I’m sorry to say we have, once again, gone a bit feral. It happened a lot faster than in the first lockdown but I’m putting that down to the usual Christmas pressures and just the fact that we’ve had a lot of practice this year.
I had cold pizza for breakfast, no hangover in sight, and tried to pass it off as a continental in so much as it consisted of bread, ham and cheese.
Xander had Jelly Babies and cookies for lunch a couple of days ago, on the same day that I totally forgot to feed the other two lunch altogether. (In my defence we were on a long walk and Xander was getting grumpy in the backpack so I had to feed him all we had to hand.)
Bella has been working through her summer wardrobe - sundress and matching cap today (not sure how that purchase combo came about) - when she’s clothed at all, which is 50-50 at the mo.
And today, when Henry finished his dinner (“Mummy did you know this is the first time we’ve had vegetables in two days?”) he inexplicably climbed onto Andy’s shoulders and just sat there. The weirdest thing being that no one acknowledged it for a full two or three minutes.
Still, Christmas has been a blast! No seriously.
The run up was a bit manic - indeed no less mental than usual with dashes to the post office, a sellotape shortage, a one hour queue for the butcher to collect a turkey we didn’t even want, and wrapping, hiding then losing all the kids’ stocking presents - but from Boxing Day onwards it’s been great!
Day upon day of nothing but crisp, cold walks, eating food that doesn’t constitute a real meal, and peering outside every morning to see if anyone else has put their bins out.
I’ve also engaged in my absolute favourite Chrimbo Limbo pastime (thanks Dad for that shorthand, it’s duly been adopted) of clearing out cupboards. If we had a skip it’d be full but as it is we’ve done one run to the dump already and I’m busy posting 50% of our possessions on Facebook Marketplace. So cleansing.
That said, the sink in the utility is still full of muddy football boots and school shoes waiting to be washed, so still some way to go.

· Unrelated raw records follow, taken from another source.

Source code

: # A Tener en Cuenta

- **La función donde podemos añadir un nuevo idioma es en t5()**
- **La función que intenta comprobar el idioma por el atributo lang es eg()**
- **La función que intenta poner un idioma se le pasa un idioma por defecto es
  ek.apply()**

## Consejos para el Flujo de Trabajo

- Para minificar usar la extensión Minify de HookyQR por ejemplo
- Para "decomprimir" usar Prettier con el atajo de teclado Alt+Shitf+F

Christmas Day was strange, of course, but it only really fell down when we sat down to eat. I did a full Christmas dinner and hoped against hope that the kids would rise to the occasion but, as ever, they spent the meal arguing about who was going to light - and then blow out - the candles, loudly identifying every item on their plates that they weren’t prepared to eat, asking if they could have pudding yet, spilling drinks left, right and centre, crying when they didn’t win the cracker, then asking to get down after 20 minutes. No different to any other meal here, and no reason why it should be, but still. I possibly had slightly too high expectations.
This evening I realised it’s New Year’s Eve tomorrow. For what it’s worth. We are currently discussing whether we’re going to stay up till midnight, but as Xander wakes up at 5am I don’t know that I necessarily need to sit (read: doze) on the sofa till 12.15am with the same (albeit very agreeable) person I’ve looked at every single evening for the last 282 days, just to be grumpy about it the next day because I’m so tired.
Also I don’t think this year deserves to be acknowledged as being over. It is only giving it the attention it so clearly craves. I think it’s best if we all ignore it, go to bed, and hope to wake up in a world where Marty McFly has gone back to the 1960s and single-handedly prevented the conception of the entire Tory cabinet. (We watched Back to the Future today so that’s a topical, if random, dream for me.)
And you know what, I started writing this to the sounds of Steps presenting a painfully awkward show called Step into 2021 on Radio 2 (or maybe it was Steps into 2021 - either way it was very contrived and scripted, even the bit where they started laying into equally crap rival bands) and as I finish Trevor Nelson is playing the splendid Here Comes the Hotstepper.
I’m taking this as a sign: things are looking up already.